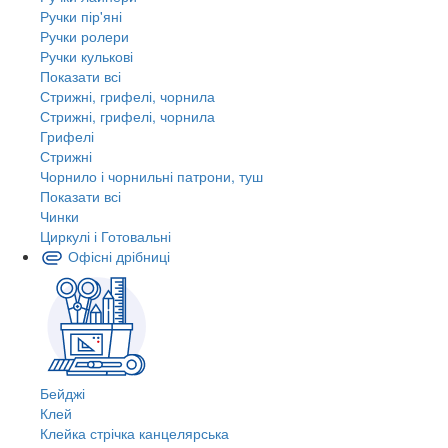
Ручки пір'яні
Ручки ролери
Ручки кулькові
Показати всі
Стрижні, грифелі, чорнила
Стрижні, грифелі, чорнила
Грифелі
Стрижні
Чорнило і чорнильні патрони, туш
Показати всі
Чинки
Циркулі і Готовальні
Офісні дрібниці
Бейджі
Клей
Клейка стрічка канцелярська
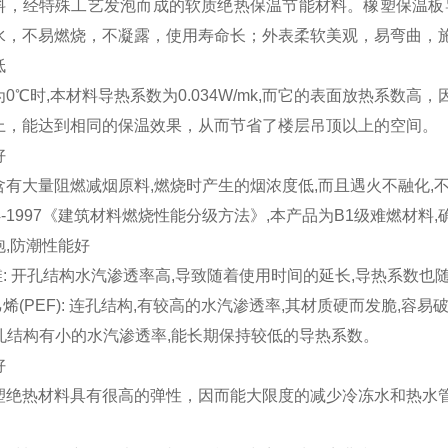
料，经特殊工艺发泡而成的软质绝热保温节能材料。橡塑保温板
水，不易燃烧，不凝露，使用寿命长；外表柔软美观，易弯曲，
低
0℃时,本材料导热系数为0.034W/mk,而它的表面放热系数
上，能达到相同的保温效果，从而节省了楼层吊顶以上的空间。
好
含有大量阻燃减烟原料,燃烧时产生的烟浓度低,而且遇火不融化,
24-1997《建筑材料燃烧性能分级方法》,本产品为B1级难燃材料
泡,防潮性能好
维: 开孔结构水汽渗透率高,导致随着使用时间的延长,导热系数也
乙烯(PEF): 连孔结构,有较高的水汽渗透率,其材质硬而发脆,容易
闭孔结构有小的水汽渗透率,能长期保持较低的导热系数。
好
塑绝热材料具有很高的弹性，因而能大限度的减少冷冻水和热水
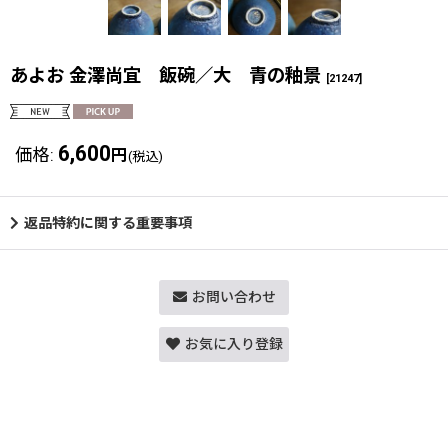
あよお 金澤尚宜 飯碗／大 青の釉景
[
21247
]
6,600
価格
:
円
(税込)
返品特約に関する重要事項
お問い合わせ
お気に入り登録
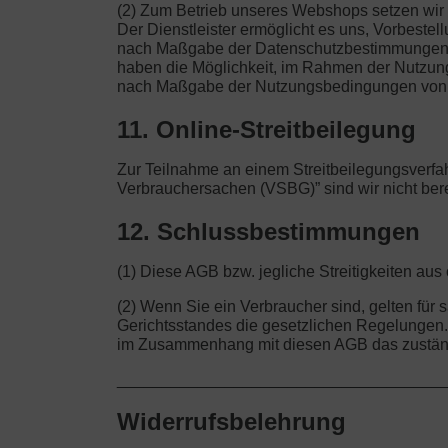
(2) Zum Betrieb unseres Webshops setzen wir a
Der Dienstleister ermöglicht es uns, Vorbeste
nach Maßgabe der Datenschutzbestimmungen vo
haben die Möglichkeit, im Rahmen der Nutzung d
nach Maßgabe der Nutzungsbedingungen von 
11. Online-Streitbeilegung
Zur Teilnahme an einem Streitbeilegungsverfah
Verbrauchersachen (VSBG)” sind wir nicht bereit
12. Schlussbestimmungen
(1) Diese AGB bzw. jegliche Streitigkeiten a
(2) Wenn Sie ein Verbraucher sind, gelten fü
Gerichtsstandes die gesetzlichen Regelungen. W
im Zusammenhang mit diesen AGB das zuständi
____________________________________
Widerrufsbelehrung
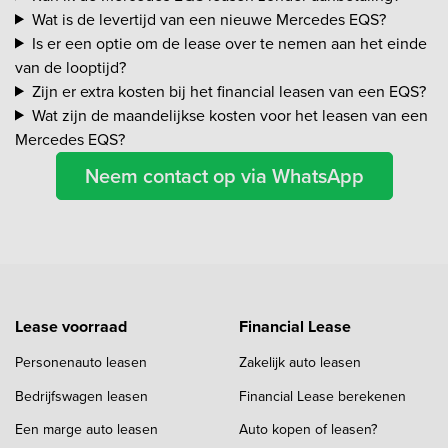
Wat is de levertijd van een nieuwe Mercedes EQS?
Is er een optie om de lease over te nemen aan het einde
van de looptijd?
Zijn er extra kosten bij het financial leasen van een EQS?
Wat zijn de maandelijkse kosten voor het leasen van een
Mercedes EQS?
Neem contact op via WhatsApp
Lease voorraad
Financial Lease
Personenauto leasen
Zakelijk auto leasen
Bedrijfswagen leasen
Financial Lease berekenen
Een marge auto leasen
Auto kopen of leasen?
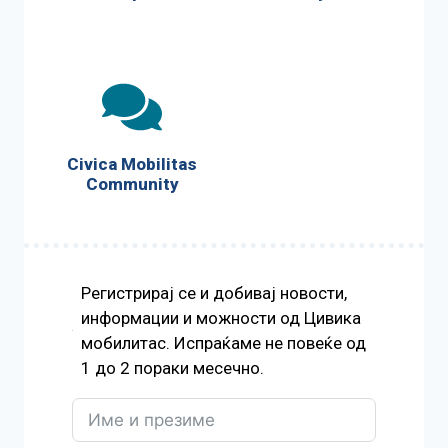
Civica Mobilitas
Community
Регистрирај се и добивај новости,
информации и можности од Цивика
мобилитас. Испраќаме не повеќе од
1 до 2 пораки месечно.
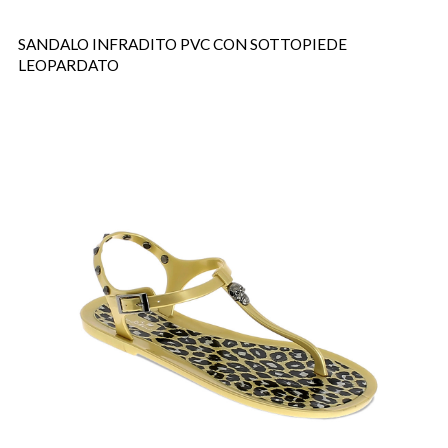
SANDALO INFRADITO PVC CON SOTTOPIEDE
LEOPARDATO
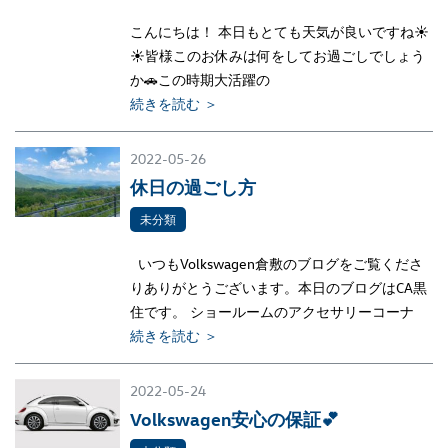
こんにちは！ 本日もとても天気が良いですね☀
☀皆様このお休みは何をしてお過ごしでしょう
か🚗この時期大活躍の
続きを読む ＞
2022-05-26
休日の過ごし方
未分類
いつもVolkswagen倉敷のブログをご覧くださ
りありがとうございます。本日のブログはCA黒
住です。 ショールームのアクセサリーコーナ
続きを読む ＞
2022-05-24
Volkswagen安心の保証💕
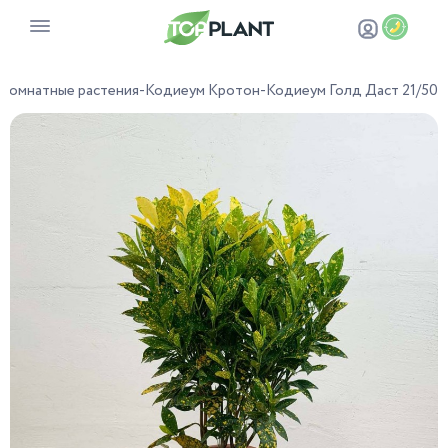
Комнатные растения
-
Кодиеум Кротон
-
Кодиеум Голд Даст 21/50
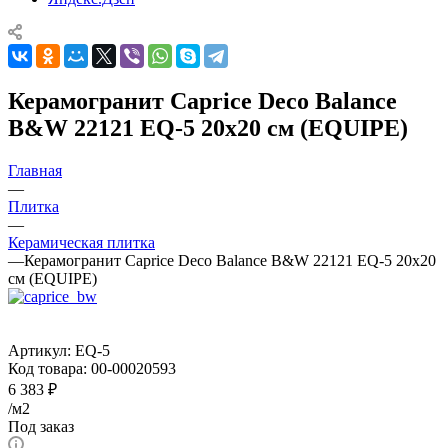
Керамогранит Caprice Deco Balance
B&W 22121 EQ-5 20x20 см (EQUIPE)
Главная
—
Плитка
—
Керамическая плитка
—
Керамогранит Caprice Deco Balance B&W 22121 EQ-5 20x20
см (EQUIPE)
Артикул:
EQ-5
Код товара:
00-00020593
6 383
₽
/м2
Под заказ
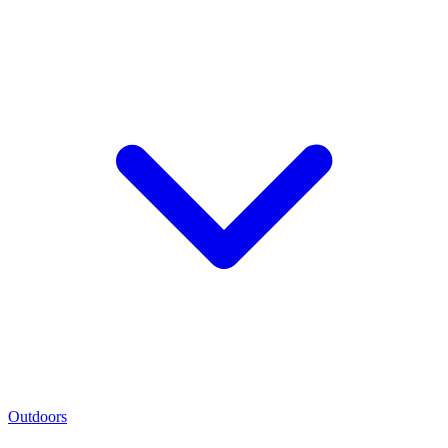
Outdoors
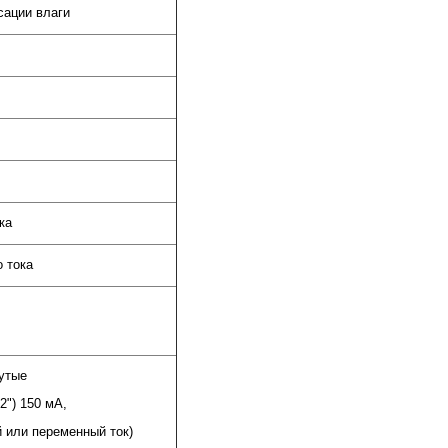
сации влаги
ка
о тока
утые
 2") 150 мА,
й или переменный ток)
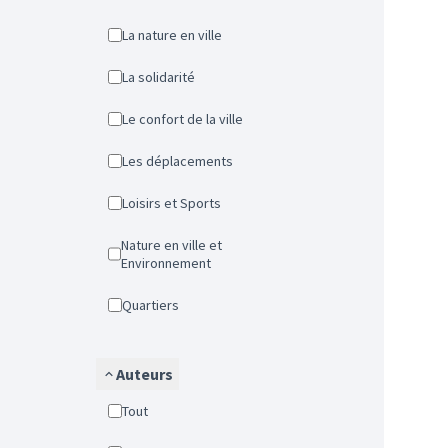
La nature en ville
La solidarité
Le confort de la ville
Les déplacements
Loisirs et Sports
Nature en ville et
Environnement
Quartiers
Auteurs
Tout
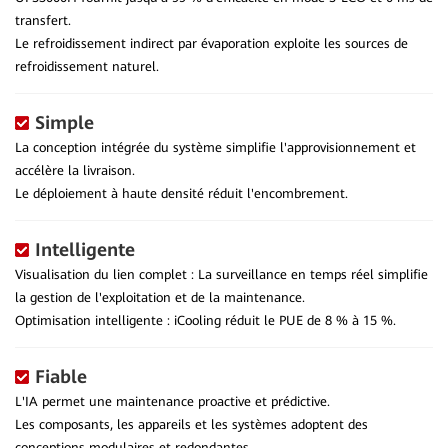
transfert.
Le refroidissement indirect par évaporation exploite les sources de
refroidissement naturel.
Simple
La conception intégrée du système simplifie l'approvisionnement et
accélère la livraison.
Le déploiement à haute densité réduit l'encombrement.
Intelligente
Visualisation du lien complet : La surveillance en temps réel simplifie
la gestion de l'exploitation et de la maintenance.
Optimisation intelligente : iCooling réduit le PUE de 8 % à 15 %.
Fiable
L'IA permet une maintenance proactive et prédictive.
Les composants, les appareils et les systèmes adoptent des
conceptions modulaires et redondantes.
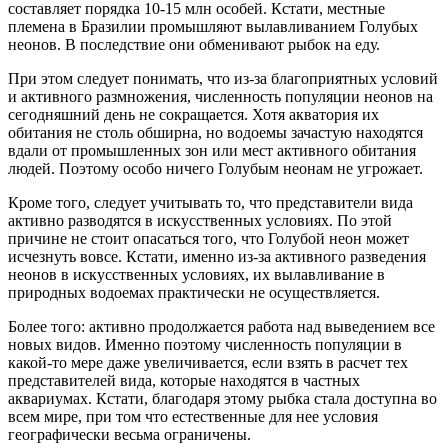
составляет порядка 10-15 млн особей. Кстати, местные
племена в Бразилии промышляют вылавливанием Голубых
неонов. В последствие они обменивают рыбок на еду.
При этом следует понимать, что из-за благоприятных условий
и активного размножения, численность популяции неонов на
сегодняшний день не сокращается. Хотя акватория их
обитания не столь обширна, но водоемы зачастую находятся
вдали от промышленных зон или мест активного обитания
людей. Поэтому особо ничего Голубым неонам не угрожает.
Кроме того, следует учитывать то, что представители вида
активно разводятся в искусственных условиях. По этой
причине не стоит опасаться того, что Голубой неон может
исчезнуть вовсе. Кстати, именно из-за активного разведения
неонов в искусственных условиях, их вылавливание в
природных водоемах практически не осуществляется.
Более того: активно продолжается работа над выведением все
новых видов. Именно поэтому численность популяции в
какой-то мере даже увеличивается, если взять в расчет тех
представителей вида, которые находятся в частных
аквариумах. Кстати, благодаря этому рыбка стала доступна во
всем мире, при том что естественные для нее условия
географически весьма ограничены.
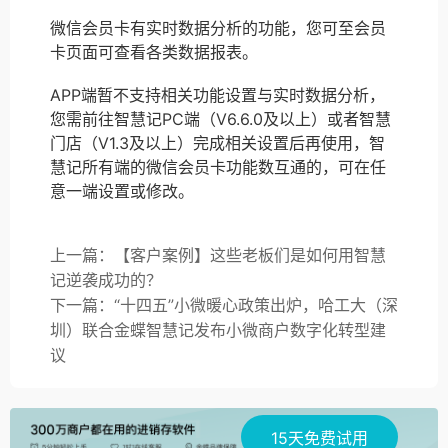
微信会员卡有实时数据分析的功能，您可至会员
卡页面可查看各类数据报表。
APP端暂不支持相关功能设置与实时数据分析，
您需前往智慧记PC端（V6.6.0及以上）或者智慧
门店（V1.3及以上）完成相关设置后再使用，智
慧记所有端的微信会员卡功能数互通的，可在任
意一端设置或修改。
上一篇：【客户案例】这些老板们是如何用智慧
记逆袭成功的？
下一篇：“十四五”小微暖心政策出炉，哈工大（深
圳）联合金蝶智慧记发布小微商户数字化转型建
议
15天免费试用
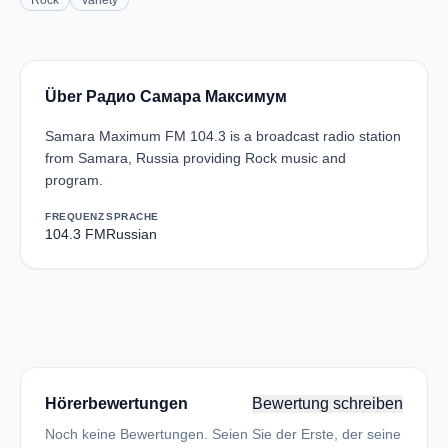
Rock
Variety
Über Радио Самара Максимум
Samara Maximum FM 104.3 is a broadcast radio station
from Samara, Russia providing Rock music and
program.
FREQUENZ
SPRACHE
104.3 FM
Russian
Hörerbewertungen
Bewertung schreiben
Noch keine Bewertungen. Seien Sie der Erste, der seine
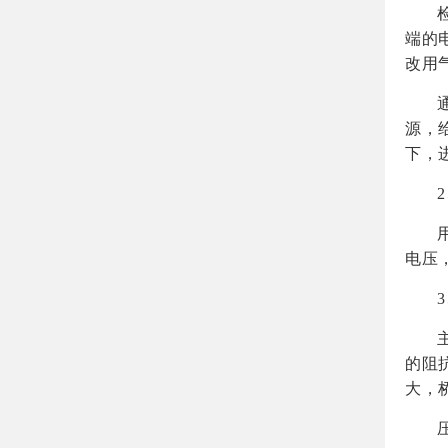
端的
改用
源，
下，
电压
的阻
大，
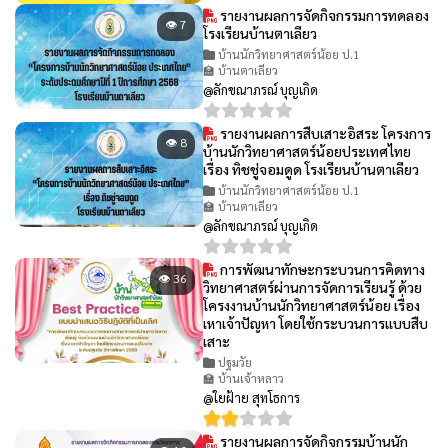
รายงานผลการจัดกิจกรรมการทดลอง
👁 7
โรงเรียนบ้านตาเลียว
บ้านนักวิทยาศาสตร์น้อย ป.1
🏫 บ้านตาเลียว
@ลักขณาภรณ์ บุญเกิด
รายงานผลการสืบเสาะอิสระ โครงการ
👁 8
บ้านนักวิทยาศาสตร์น้อยประเทศไทย
เรื่อง ทิชชู่จอมดูด โรงเรียนบ้านตาเลียว
บ้านนักวิทยาศาสตร์น้อย ป.1
🏫 บ้านตาเลียว
@ลักขณาภรณ์ บุญเกิด
การพัฒนาทักษะกระบวนการคิดทาง
👁 36
วิทยาศาสตร์ผ่านการจัดการเรียนรู้ ด้วย
โครงงานบ้านนักวิทยาศาสตร์น้อย เรื่อง
เหาเจ้าปัญหา โดยใช้กระบวนการแบบสืบ
เสาะ
ปฐมวัย
🏫 บ้านเจ้าหลาว
@ใยฝ้าย สุทโธการ
รายงานผลการจัดกิจกรรมบ้านนัก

Task objective -> Switch every occurrence of "Показати всі" in the entries above to "Переглянути всі", and reproduce all the text with nothing else altered. Omit the pictures from your answer.

Task output ->
Ручки пір'яні
Ручки ролери
Ручки кулькові
Переглянути всі
Стрижні, грифелі, чорнила
Стрижні, грифелі, чорнила
Грифелі
Стрижні
Чорнило і чорнильні патрони, туш
Переглянути всі
Чинки
Циркулі і Готовальні
Офісні дрібниці
Бейджі
Клей
Клейка стрічка канцелярська
料，经特殊工艺发泡而成的软质绝热保温节能材料。橡塑保温板
水，不易燃烧，不凝露，使用寿命长；外表柔软美观，易弯曲，
低
0℃时,本材料导热系数为0.034W/mk,而它的表面放热系数
上，能达到相同的保温效果，从而节省了楼层吊顶以上的空间。
好
含有大量阻燃减烟原料,燃烧时产生的烟浓度低,而且遇火不融化,
24-1997《建筑材料燃烧性能分级方法》,本产品为B1级难燃材料
泡,防潮性能好
维: 开孔结构水汽渗透率高,导致随着使用时间的延长,导热系数也
乙烯(PEF): 连孔结构,有较高的水汽渗透率,其材质硬而发脆,容易
闭孔结构有小的水汽渗透率,能长期保持较低的导热系数。
好
塑绝热材料具有很高的弹性，因而能大限度的减少冷冻水和热水
あよお 金澤尚宜 飯碗／大 青の釉景
[
21247
]
6,600
価格
:
円
(税込)
返品特約に関する重要事項
お問い合わせ
お気に入り登録
(2) Zum Betrieb unseres Webshops setzen wir a
Der Dienstleister ermöglicht es uns, Vorbeste
nach Maßgabe der Datenschutzbestimmungen vo
haben die Möglichkeit, im Rahmen der Nutzung d
nach Maßgabe der Nutzungsbedingungen von 
11. Online-Streitbeilegung
Zur Teilnahme an einem Streitbeilegungsverfah
Verbrauchersachen (VSBG)” sind wir nicht bereit
12. Schlussbestimmungen
(1) Diese AGB bzw. jegliche Streitigkeiten a
(2) Wenn Sie ein Verbraucher sind, gelten fü
Gerichtsstandes die gesetzlichen Regelungen. W
im Zusammenhang mit diesen AGB das zuständi
____________________________________
Widerrufsbelehrung
Wat is de levertijd van een nieuwe Mercedes EQS?
Is er een optie om de lease over te nemen aan het einde
van de looptijd?
Zijn er extra kosten bij het financial leasen van een EQS?
Wat zijn de maandelijkse kosten voor het leasen van een
Mercedes EQS?
Neem contact op via WhatsApp
Lease voorraad
Financial Lease
Personenauto leasen
Zakelijk auto leasen
Bedrijfswagen leasen
Financial Lease berekenen
Een marge auto leasen
Auto kopen of leasen?
Civica Mobilitas
Community
Регистрирај се и добивај новости,
информации и можности од Цивика
мобилитас. Испраќаме не повеќе од
1 до 2 пораки месечно.
SANDALO INFRADITO PVC CON SOTTOPIEDE
LEOPARDATO
こんにちは！ 本日もとても天気が良いですね☀
☀皆様このお休みは何をしてお過ごしでしょう
か🚗この時期大活躍の
続きを読む ＞
2022-05-26
休日の過ごし方
未分類
いつもVolkswagen倉敷のブログをご覧くださ
りありがとうございます。本日のブログはCA黒
住です。 ショールームのアクセサリーコーナ
続きを読む ＞
2022-05-24
Volkswagen安心の保証💕
Комнатные растения
-
Кодиеум Кротон
-
Кодиеум Голд Даст 21/50
Керамогранит Caprice Deco Balance
B&W 22121 EQ-5 20x20 см (EQUIPE)
Главная
—
Плитка
—
Керамическая плитка
—
Керамогранит Caprice Deco Balance B&W 22121 EQ-5 20x20
см (EQUIPE)
Артикул:
EQ-5
Код товара:
00-00020593
6 383
₽
/м2
Под заказ
Outdoors
сации влаги
ка
о тока
утые
 2") 150 мА,
й или переменный ток)
La nature en ville
La solidarité
Le confort de la ville
Les déplacements
Loisirs et Sports
Nature en ville et
Environnement
Quartiers
Auteurs
Tout
transfert.
Le refroidissement indirect par évaporation exploite les sources de
refroidissement naturel.
Simple
La conception intégrée du système simplifie l'approvisionnement et
accélère la livraison.
Le déploiement à haute densité réduit l'encombrement.
Intelligente
Visualisation du lien complet : La surveillance en temps réel simplifie
la gestion de l'exploitation et de la maintenance.
Optimisation intelligente : iCooling réduit le PUE de 8 % à 15 %.
Fiable
L'IA permet une maintenance proactive et prédictive.
Les composants, les appareils et les systèmes adoptent des
conceptions modulaires et redondantes.
составляет порядка 10-15 млн особей. Кстати, местные
племена в Бразилии промышляют вылавливанием Голубых
неонов. В последствие они обменивают рыбок на еду.
При этом следует понимать, что из-за благоприятных условий
и активного размножения, численность популяции неонов на
сегодняшний день не сокращается. Хотя акватория их
обитания не столь обширна, но водоемы зачастую находятся
вдали от промышленных зон или мест активного обитания
людей. Поэтому особо ничего Голубым неонам не угрожает.
Кроме того, следует учитывать то, что представители вида
активно разводятся в искусственных условиях. По этой
причине не стоит опасаться того, что Голубой неон может
исчезнуть вовсе. Кстати, именно из-за активного разведения
неонов в искусственных условиях, их вылавливание в
природных водоемах практически не осуществляется.
Более того: активно продолжается работа над выведением все
новых видов. Именно поэтому численность популяции в
какой-то мере даже увеличивается, если взять в расчет тех
представителей вида, которые находятся в частных
аквариумах. Кстати, благодаря этому рыбка стала доступна во
всем мире, при том что естественные для нее условия
географически весьма ограничены.
微信会员卡有实时数据分析的功能，您可至会员
卡页面可查看各类数据报表。
APP端暂不支持相关功能设置与实时数据分析，
您需前往智慧记PC端（V6.6.0及以上）或者智慧
门店（V1.3及以上）完成相关设置后再使用，智
慧记所有端的微信会员卡功能数互通的，可在任
意一端设置或修改。
上一篇：【客户案例】这些老板们是如何用智慧
记逆袭成功的？
下一篇：“十四五”小微暖心政策出炉，哈工大（深
圳）联合金蝶智慧记发布小微商户数字化转型建
议
15天免费试用
Rock
Variety
Über Радио Самара Максимум
Samara Maximum FM 104.3 is a broadcast radio station
from Samara, Russia providing Rock music and
program.
FREQUENZ
SPRACHE
104.3 FM
Russian
Hörerbewertungen
Bewertung schreiben
Noch keine Bewertungen. Seien Sie der Erste, der seine
端的
改用
源，
下，
电压
的阻
大，
รายงานผลการจัดกิจกรรมการทดลอง
👁 7
โรงเรียนบ้านตาเลียว
บ้านนักวิทยาศาสตร์น้อย ป.1
🏫 บ้านตาเลียว
@ลักขณาภรณ์ บุญเกิด
รายงานผลการสืบเสาะอิสระ โครงการ
👁 8
บ้านนักวิทยาศาสตร์น้อยประเทศไทย
เรื่อง ทิชชู่จอมดูด โรงเรียนบ้านตาเลียว
บ้านนักวิทยาศาสตร์น้อย ป.1
🏫 บ้านตาเลียว
@ลักขณาภรณ์ บุญเกิด
การพัฒนาทักษะกระบวนการคิดทาง
👁 36
วิทยาศาสตร์ผ่านการจัดการเรียนรู้ ด้วย
โครงงานบ้านนักวิทยาศาสตร์น้อย เรื่อง
เหาเจ้าปัญหา โดยใช้กระบวนการแบบสืบ
เสาะ
ปฐมวัย
🏫 บ้านเจ้าหลาว
@ใยฝ้าย สุทโธการ
รายงานผลการจัดกิจกรรมบ้านนัก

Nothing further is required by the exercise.